Occupational licensing restricts economic opportunity. And, as Cathy Reisenwitz notes in this recent article, new research shows that occupations traditionally dominated by women face some of the most onerous and idiotic licensing requirements. From interior decorating to floral arranging to hair braiding: There is no rational justification for requiring that someone must have government certification before being hired for these services, and eliminating these unnecessary barriers to entry would increase economic opportunity, especially for the poor and women currently outside of the workforce.

Yet rather than making the case based on individual rights and economic opportunity, Reisenwitz argues that removing these barriers to entry for women will close the wage gap. She calls the wage gap “poorly understood,” but it seems that it’s Reisenwitz who misunderstands some basics about the wage gap and economics.

Occupational licensing acts to restrict the supply of workers in a given industry, which raises how much those in that industry can charge.
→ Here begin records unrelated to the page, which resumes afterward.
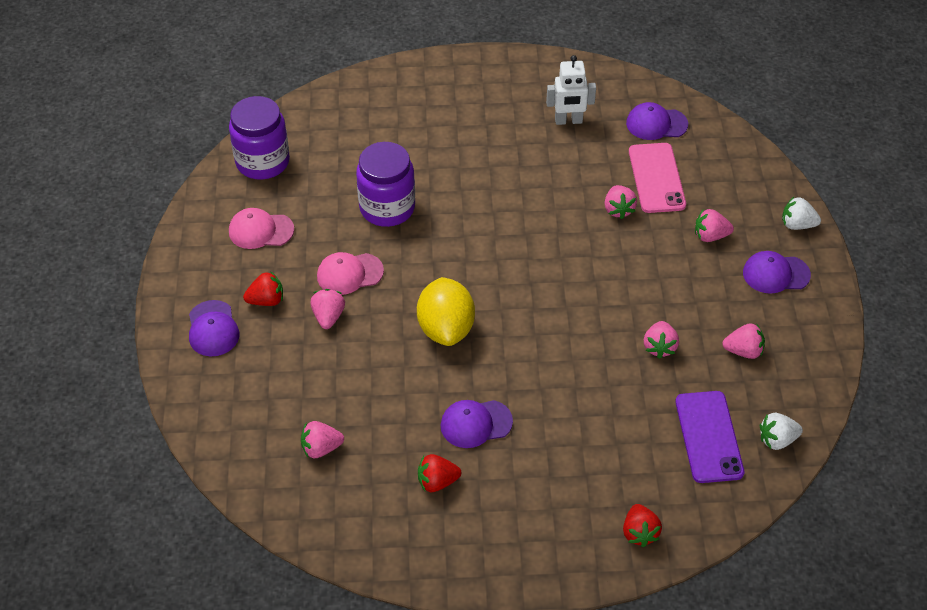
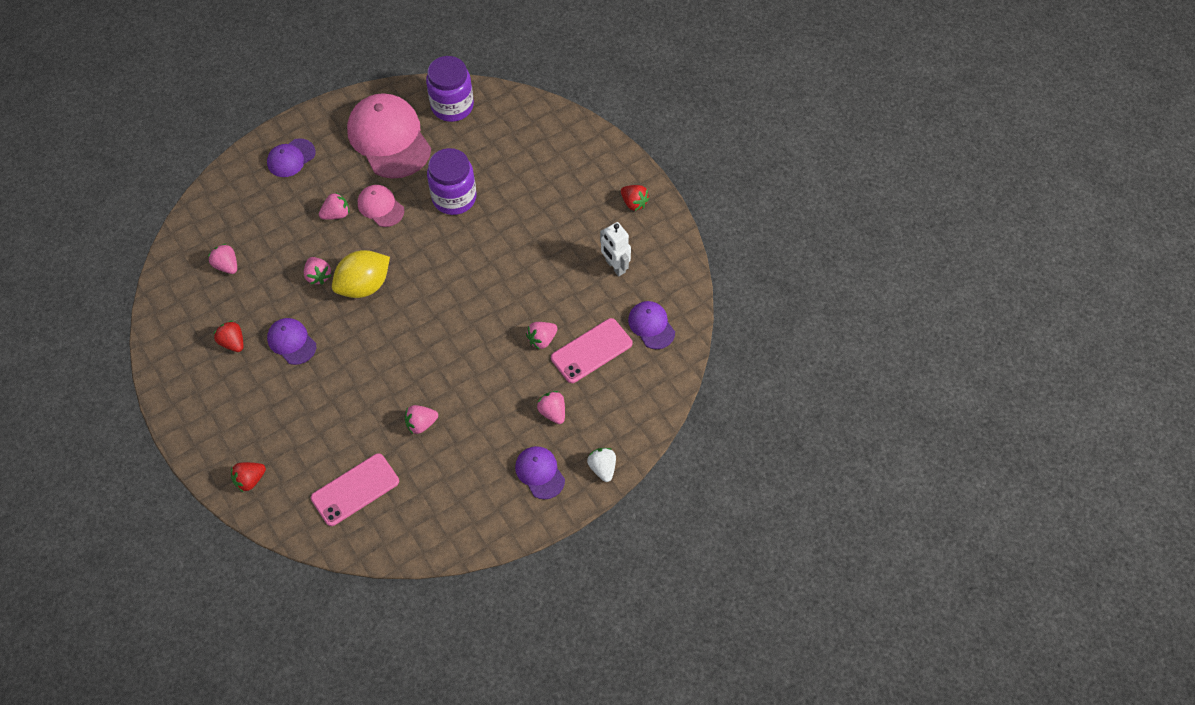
camera: 60 degrees right, 10 degrees up
(260, 230) = (389, 138): pink cap -> pink cap, size x2.00
(266, 300) = (331, 173): red strawberry -> red strawberry (634, 203)
(708, 437) = (355, 489): purple phone -> pink phone
(743, 351) = (448, 481): pink strawberry -> pink strawberry (318, 276)
(777, 440) = (376, 536): white strawberry -> none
In fact, that’s the primary reason behind these rules: Interior decorators and florists want to keep out competitors so they can charge more for their services and increase their own earnings. Remove those barriers and there will be far more decorators and florists available, and such competition will lower prices for consumers. But that means that women working in these fields would likely have lower earnings absent licensing requirements. That means a bigger wage gap, not a smaller one.

In fact, if the goal was simply to eradicate the wage gap—so that we could reach that holy grail of absolute parity when the Department of Labor compares the average wage of working women with that of working men!—then occupational licensing and further restricting the supply of workers in female-dominated professions would be a stellar policy recommendation. After all, if there were only a few florists and interior decorators available, they’d be able to command big salaries, which would be good news for the lucky few women in those occupations and for those obsessed with closing the wage gap.

Yet it wouldn’t be good news for liberty. Liberty means equal opportunity for men and women to pursue their interests and professions; the outcomes of those freely-made decisions are less of our concern. Far better for thousands more women to be able to sell their services as interior decorators and florists free from government interference, even if that means that the national average wage for women goes down and we have—gasp!—a larger statistical gap between men and women’s earnings.

This doesn’t mean that statistics like the wage gap should be ignored. Once relevant factors such as hours worked, professions chosen, years of experience, and education are taken into account, several percentage points of the wage gap remains. We should pay attention to this unexplained wage gap. Some of it may be due to women failing to negotiate as aggressively over salary—which is good news, because that’s a problem we can help solve with more education: I can keep that in mind as I consider my next job offer and teach my daughters to be comfortable talking about money. And some of this lingering difference may also be caused by sexism, which we should work to discourage as much as possible.

Yet supporters of liberty do ourselves no favors by accepting that equal outcomes, not equal opportunities, ought to be the focus of our society and a goal for our economic policy. Bad policies like occupational licensing and those that artificially increase childcare costs ought to be considered and reformed because they are an inappropriate use of government power and they rob people of economic opportunity, not because of an economically-dubious notion that they might change a statistic that’s become a feminist obsession.